A key challenge to harnessing creativity is the difficulty in harnessing it at all. There’s no one way it happens. Everyone gets there differently. Creative solutions don’t necessarily arrive on time. Noted investor Warren Buffett has a great way of explaining things that can’t be rushed: nine pregnant women can’t produce a baby in one month. Some things just take time. Creativity is one of those things. Yet when an idea does arrive, it seems like it did so in a flash.
Creating on demand is a stressful place to be. But it is possible to set the stage for creative thinking and to recognize it when it shows up.

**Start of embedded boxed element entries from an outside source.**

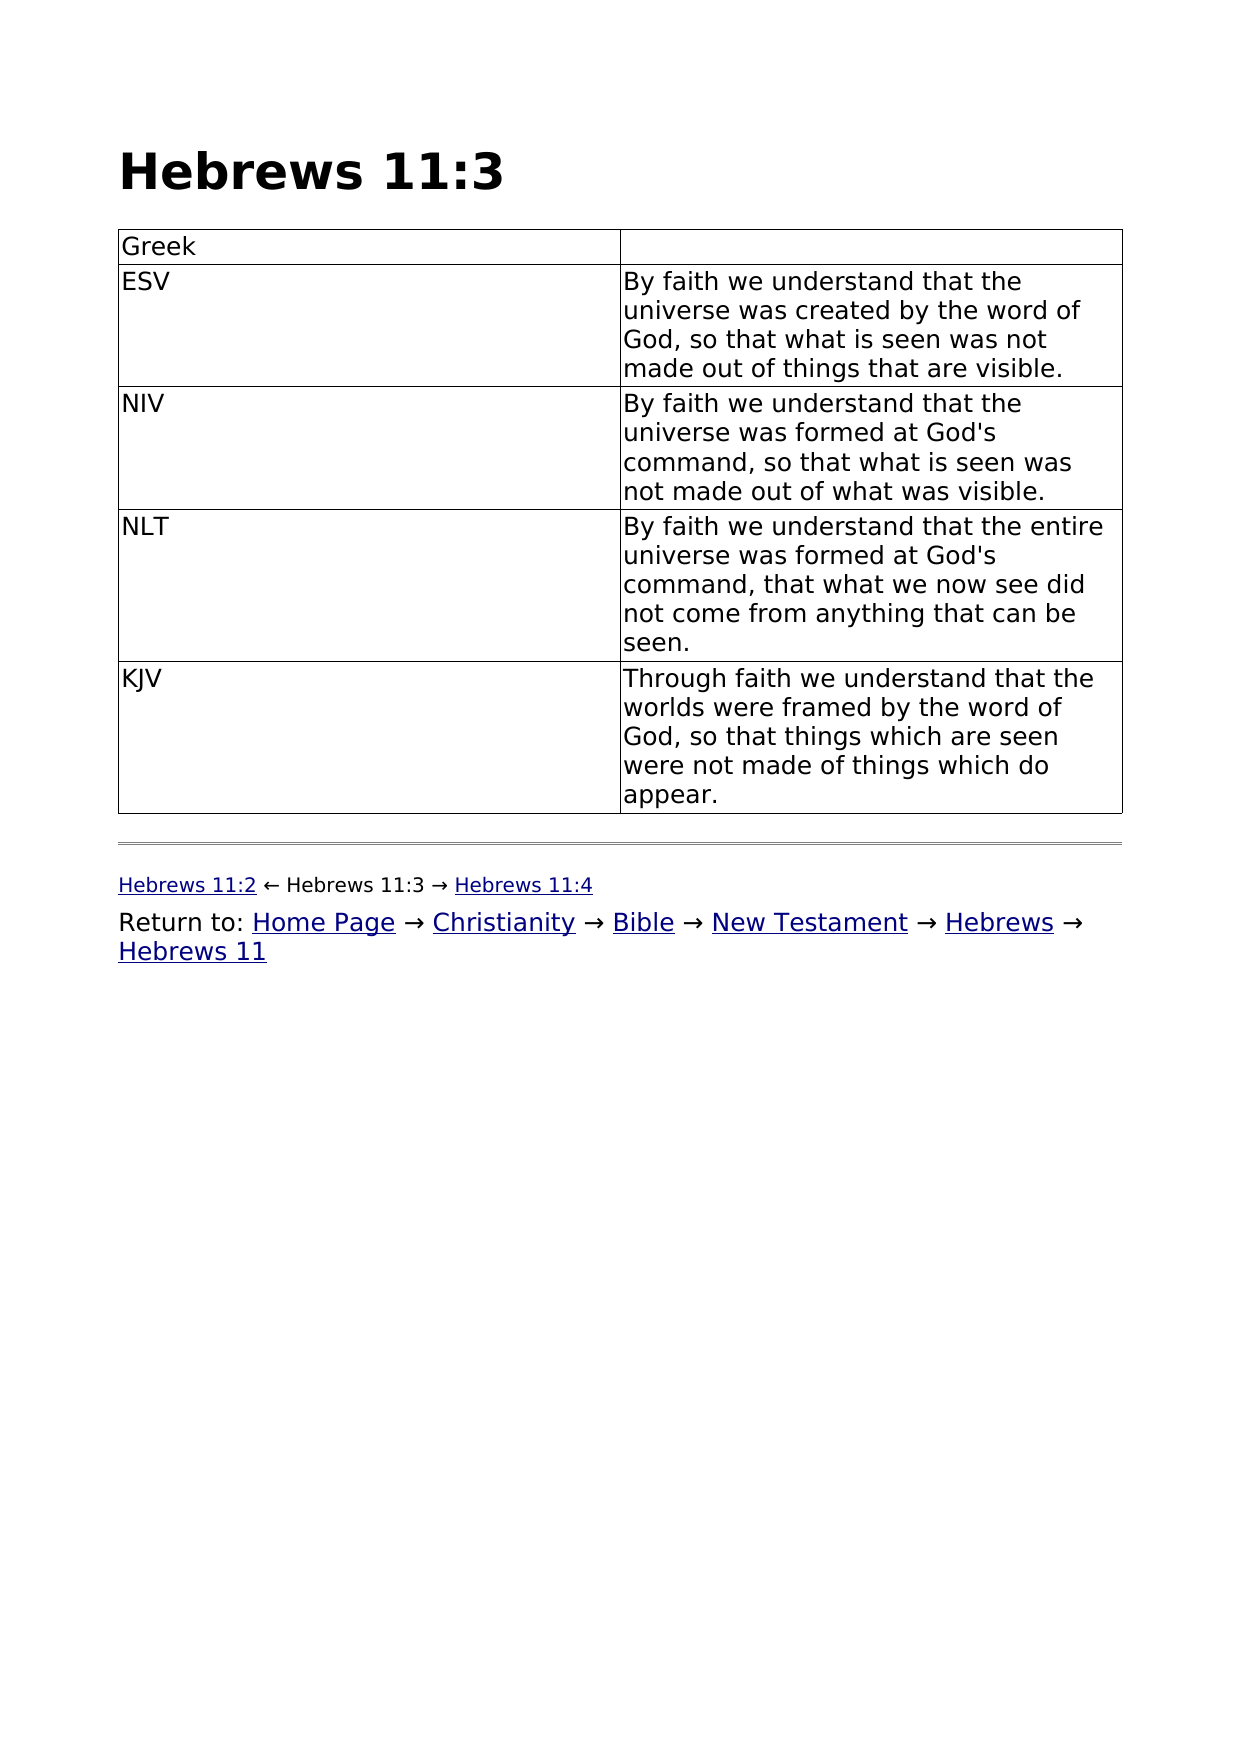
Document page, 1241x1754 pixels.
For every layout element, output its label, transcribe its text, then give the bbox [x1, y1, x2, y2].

text Return to: Home Page → Christianity → Bible → New Testament → Hebrews → Hebrews 11 [118, 908, 1122, 966]
table_cell By faith we understand that the entire universe was formed at God's command, that what we now see did not come from anything that can be seen. [621, 510, 1122, 661]
table_cell Through faith we understand that the worlds were framed by the word of God, so that things which are seen were not made of things which do appear. [621, 662, 1122, 812]
table_cell ESV [119, 265, 620, 386]
table_cell NLT [119, 510, 620, 661]
table_header [621, 230, 1122, 264]
subtitle Hebrews 11:3 [118, 143, 1122, 201]
table_cell By faith we understand that the universe was formed at God's command, so that what is seen was not made out of what was visible. [621, 387, 1122, 509]
table_cell KJV [119, 662, 620, 812]
table_header Greek [119, 230, 620, 264]
text Hebrews 11:2 ← Hebrews 11:3 → Hebrews 11:4 [118, 874, 1122, 908]
table_cell By faith we understand that the universe was created by the word of God, so that what is seen was not made out of things that are visible. [621, 265, 1122, 386]
table_cell NIV [119, 387, 620, 509]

6 Tips for Creative Problem-Solving and Thinking
1. Get started. To get anywhere, you have to be heading somewhere but that doesn’t have to be where you end up. Be willing to arrive at a place you weren’t headed. See where things lead. Welcome detours. Often, that’s where the good stuff is.
2. Don’t over plan. Enthusiasm and momentum are powerful accelerators. Leave room for serendipity and improvisation. Have a map, but not reservations.
3. Have an open mind. The benefits of thinking “maybe they’re right” opens up a whole other dimension to your thinking. Be willing to change your mind. Welcome it. Find a way to say “yes” to unconventional ideas. It’s easy to say “no” and lots of people in a company have that authority. Saying yes requires being bold and visionary.
4. Take a nap. The creative value of a good nap has been proven. That’s why many companies now have nap rooms. The sleeping brain makes all kind of connections you’d not dare make when awake. That’s why I keep a pad nearby. I frequently wake up with problems solved.
5. Trust your instincts. First reactions are unfiltered. After that, we start worrying and second-guessing. Start with what feels right.
6. Failure is a great lesson. Tech companies have a saying, “Fail early and fail often.” Failing early isn’t as bad as failing later, and failing often means you’re thinking of new untested ways to do things. You can’t be truly creative if you fear failure.
So, welcome to the creative team where you’re encouraged to use both sides of your brain.